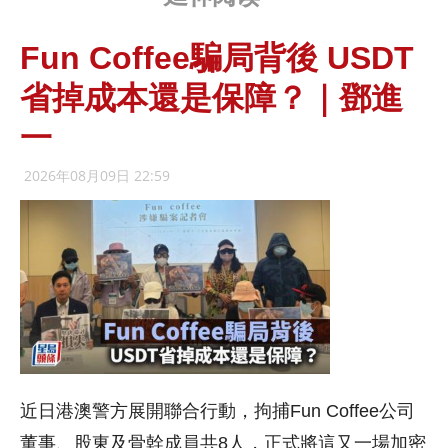
Fun Coffee騙局背後 USDT
省掉成本還是保障？｜鄧進
一
2026年08月09日 22:59
近日港澳警方展開聯合行動，拘捕Fun Coffee公司
董事、股東及骨幹成員共8人，正式將這又一場加密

==========

» **JOB**: Print every entry exactly as written, without the pictures.

» **SOLUTION TO THE PROBLEM**:
Fun Coffee騙局背後 USDT
省掉成本還是保障？｜鄧進
一
2026年08月09日 22:59
近日港澳警方展開聯合行動，拘捕Fun Coffee公司
董事、股東及骨幹成員共8人，正式將這又一場加密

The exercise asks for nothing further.